Carbon Dioxide: Carbon Dioxide (CO2) has traditionally been the anesthetic of choice for invertebrate species. It can even be bubbled into water to anesthetize aquatic species. In my experience CO2 provides for very rapid inductions and rapid recoveries, and a deep plane of anesthesia. Some species seem to recover in a very disoriented state and can be extremely aggressive when they regain mobility. Previous studies have noted asystole in insects anesthetized with CO2, though they still recover when delivery of the gas is discontinued. Also, some agricultural invertebrates (honeybee, silkworms, etc.) or species used in research (fruit flies) have been noted to suffer long-lasting problems from episodes of CO2 anesthesia such as decreased growth, maturation and reproductive parameters. Obviously this is not desirable in animals intended for propagation.
Isoflurane/Sevoflurane: Both of the anesthetic gasses commonly found in domestic animal practices can be used effectively with invertebrate species.
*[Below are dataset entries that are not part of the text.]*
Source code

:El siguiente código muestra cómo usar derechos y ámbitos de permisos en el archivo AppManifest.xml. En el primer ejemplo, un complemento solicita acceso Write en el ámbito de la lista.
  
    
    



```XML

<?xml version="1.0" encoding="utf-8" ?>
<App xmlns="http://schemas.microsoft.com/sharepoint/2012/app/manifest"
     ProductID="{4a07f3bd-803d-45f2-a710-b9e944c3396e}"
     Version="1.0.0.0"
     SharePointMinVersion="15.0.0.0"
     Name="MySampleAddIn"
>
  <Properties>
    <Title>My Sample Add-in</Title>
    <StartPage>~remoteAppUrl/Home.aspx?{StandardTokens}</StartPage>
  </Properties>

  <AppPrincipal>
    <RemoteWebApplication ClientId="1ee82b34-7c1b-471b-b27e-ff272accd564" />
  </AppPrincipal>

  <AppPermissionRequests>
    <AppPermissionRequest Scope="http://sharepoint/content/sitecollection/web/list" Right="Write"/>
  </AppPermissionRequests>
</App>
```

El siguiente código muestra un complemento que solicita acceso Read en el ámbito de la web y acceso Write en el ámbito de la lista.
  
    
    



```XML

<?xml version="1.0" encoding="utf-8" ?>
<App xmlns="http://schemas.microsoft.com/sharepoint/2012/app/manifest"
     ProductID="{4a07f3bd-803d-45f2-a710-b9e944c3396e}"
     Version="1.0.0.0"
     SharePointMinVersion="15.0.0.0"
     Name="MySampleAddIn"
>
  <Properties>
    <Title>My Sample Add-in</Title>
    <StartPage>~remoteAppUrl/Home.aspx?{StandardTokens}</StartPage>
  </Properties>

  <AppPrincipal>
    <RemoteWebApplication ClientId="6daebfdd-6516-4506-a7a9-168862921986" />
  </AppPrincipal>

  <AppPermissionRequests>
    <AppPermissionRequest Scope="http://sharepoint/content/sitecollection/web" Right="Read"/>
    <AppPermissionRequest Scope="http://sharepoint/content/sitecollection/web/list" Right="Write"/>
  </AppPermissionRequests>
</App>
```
Typically induction times are slower than what is seen with CO2, and with typical vaporizer settings it is not uncommon for a tarantula or scorpion to never become completely immobilized and to remain at least minimally responsive to stimuli. Higher levels of anesthetic gas can be achieved by soaking a cotton ball in liquid anesthetic and placing it in an induction chamber with the specimen. A drawback to using gas anesthetics is that the respiratory openings are usually not on the head in inverts, but on the body, requiring that those areas be covered for continuous delivery of the anesthetic. Some practitioners devise chambers with built in gloves so all aspects of the animal are accessible, while anesthetic is delivered.
Injectable Anesthetics: There are occasional anecdotal reports of people using parenteral anesthetics in invertebrate species. Results are variable. In the author's experience with ketamine and propofol, neither elicited any worthwhile effect in rosehaired tarantulas when given intracoelomically at the low end of published mammalian doses. Interested practitioners with access to their own invertebrate specimens may elect to investigate further in an effort to identify useful doses or protocols using parenteral anesthetics.
Monitoring anesthesia in invertebrate species is a tricky proposition. First of all, at this stage we simply do not know what parameters are important to monitor in this group of animals. As previously stated, some species will experience asystole when anesthetized and recover without difficulty. Also, most do not actively respire, so there are no respiratory movements to monitor. It is the author's preference that specimens be kept at an anesthetic depth only deep enough to facilitate the necessary procedure, ideally so that some movement is present in response to stimuli. There is not much else to say in regards to monitoring short of the obvious; more research needs to be done to identify the important physiologic parameters that should be monitored during invertebrate anesthesia.
If an animal does not recover immediately from anesthesia; do not immediately assume it is deceased. It should be placed in a thermoneutral, oxygenated environment and not considered dead until it shows obvious signs of rigor or decomposition.